Skip to content
AnxhelaDani edited this page Oct 2, 2015 · 19 revisions

The fourth CAP meeting took place on Thursday, 17th of September 2015, 3-5PM CET

Notes from the meeting:

  • P. and S. reported on the progress on the JSON metadata schema specifications. P. implemented a first version (which will be revised based on testing during the next months). DASPOS organized a HEP ontology boot camp at the University of Notre Dame in May. A first draft for a common HEP ontology was developed so far covering the detector final state and data processing workflows (with input from all LHC collaborations). They are now being tested with real data (e.g. the latest CMS Open Data release). Part of the results were submitted to and will be presented at the Workshop on Ontology and Semantic Web Patterns in October 2015 (

  • T. and P. showed the latest progress on the development site. Major changes in the backend happened, e.g. the system now runs entirely through Docker, so that data submitted to the current CAP version are already being stored and CERN OAuth/SSO is used for authentication and permission/access setting (through e-group membership). The CMS Statistics Questionnaire is done and so is the first JSON based submission form (which is now being tested and revised). P. showed prototype of JSON-schema-based submission for analysis preservation and how it can connect to collaboration databases exemplary through the connection between CAP and DAS (CMS).Discussion underlined the need for an additional layer for easier user guidance so that using CAP is as easy as possible, for example via automated pre-filling of the form by grabbing analysis source code when possible (A.P.). It should also be mentioned that different options are available: from grabbing code from a GitHub repo to a very detailed manual entry via the JSON forms. Users will need guidance here. Furthermore, the discussion highlights that the JSON forms should be flexible and available 'on demand', so users can pick and combine forms and subforms to represent their analysis. T. confirms that the schema composition is possible (e.g. cap-common-file-0.7.json or cap-cms-physics-objects-0.3.json, etc). K. mentioned usefulness of composing submission sub-schemas with already submitted data. Also, it would be good to share JSON schemas on GitHub more publicly, so that others can revise and comment.

  • Update from CMS:
    CAP: eager to test the available pieces on CAP. Interest to start using the CMS survey on production first (before CAP is completely on production level).
    COD: Getting ready to select the MC data for the next data release.

  • Update from ATLAS:
    CAP: Task force for data preservation is working on a report and recommendations. More detailed update will be available by D. S. (later).
    COD: Development team met with F. S. regarding the release of new ATLAS masterclass data this autumn.

  • Update from LHCb:
    CAP: Eager to test LHCb JSON schema. Looking for volunteers to test. Feedback will be elicited at computing workshop in Mid-Nov. Would be good if tutorial and test possible by then. Interest to organize some work days at CERN with CAP team to get this done. Possible use of M-O's code. Common LHCb/Yandex work on exercises using IPython notebooks.
    COD: Data release approved by collaboration. In addition, a prototype of a new tool for the research section of the Open Data Portal is ready. Meeting needed to understand how this could be implemented on COD.
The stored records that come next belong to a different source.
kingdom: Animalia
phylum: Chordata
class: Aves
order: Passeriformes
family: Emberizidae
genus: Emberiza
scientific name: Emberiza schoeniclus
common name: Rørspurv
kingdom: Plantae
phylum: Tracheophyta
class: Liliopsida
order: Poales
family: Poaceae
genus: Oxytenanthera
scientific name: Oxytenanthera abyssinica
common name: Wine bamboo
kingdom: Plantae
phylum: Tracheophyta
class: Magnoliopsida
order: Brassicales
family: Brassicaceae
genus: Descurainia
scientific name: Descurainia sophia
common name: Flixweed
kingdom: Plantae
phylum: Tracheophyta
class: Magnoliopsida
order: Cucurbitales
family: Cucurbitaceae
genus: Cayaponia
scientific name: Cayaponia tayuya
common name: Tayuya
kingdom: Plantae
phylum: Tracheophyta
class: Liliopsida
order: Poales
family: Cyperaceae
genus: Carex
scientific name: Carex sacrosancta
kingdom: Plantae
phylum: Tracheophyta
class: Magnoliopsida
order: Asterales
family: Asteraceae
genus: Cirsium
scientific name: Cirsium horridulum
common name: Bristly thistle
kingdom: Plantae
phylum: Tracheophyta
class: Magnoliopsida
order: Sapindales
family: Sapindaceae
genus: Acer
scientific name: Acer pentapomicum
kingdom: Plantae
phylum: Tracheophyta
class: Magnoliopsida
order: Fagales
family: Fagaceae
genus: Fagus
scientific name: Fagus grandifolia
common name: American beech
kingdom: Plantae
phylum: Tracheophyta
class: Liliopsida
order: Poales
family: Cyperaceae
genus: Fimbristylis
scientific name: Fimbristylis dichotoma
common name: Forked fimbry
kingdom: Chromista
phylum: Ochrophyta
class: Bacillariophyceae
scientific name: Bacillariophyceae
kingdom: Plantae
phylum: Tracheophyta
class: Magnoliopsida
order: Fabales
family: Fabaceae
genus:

  • Update from ALICE (absent):
    COD: Big data release coming. Data/code underlying publications have been prepared for preservation/release.


  • demo: support from SUSY and preservation etc. are using code from published analysis. 20 real world analyses can be used to extend ATLAS schema. We can try to use this knowledge for subschemas
  • RECAST could be data provider and data consumer for CAP. If data provider, different mode of capturing analysis - means to get ATLAS analysis on board early?
  • Slides will be available here,; Demo:

Homework for CAP team (and others where applicable):

  • Finalise and share JSON Schema(s) publicly (GitHub) and invite comments
  • Prepare infrastructure for pre-production for CMS Statistics Questionnaire.
  • Organize LHCb follow up meeting and sprint for testing
  • CMS meeting for testing of CAP and preparation for new data releases
  • contact D. S. for detailed update on task force
  • RECAST: understand how to use data from RECAST, reach out for feedback on JSON/metadata.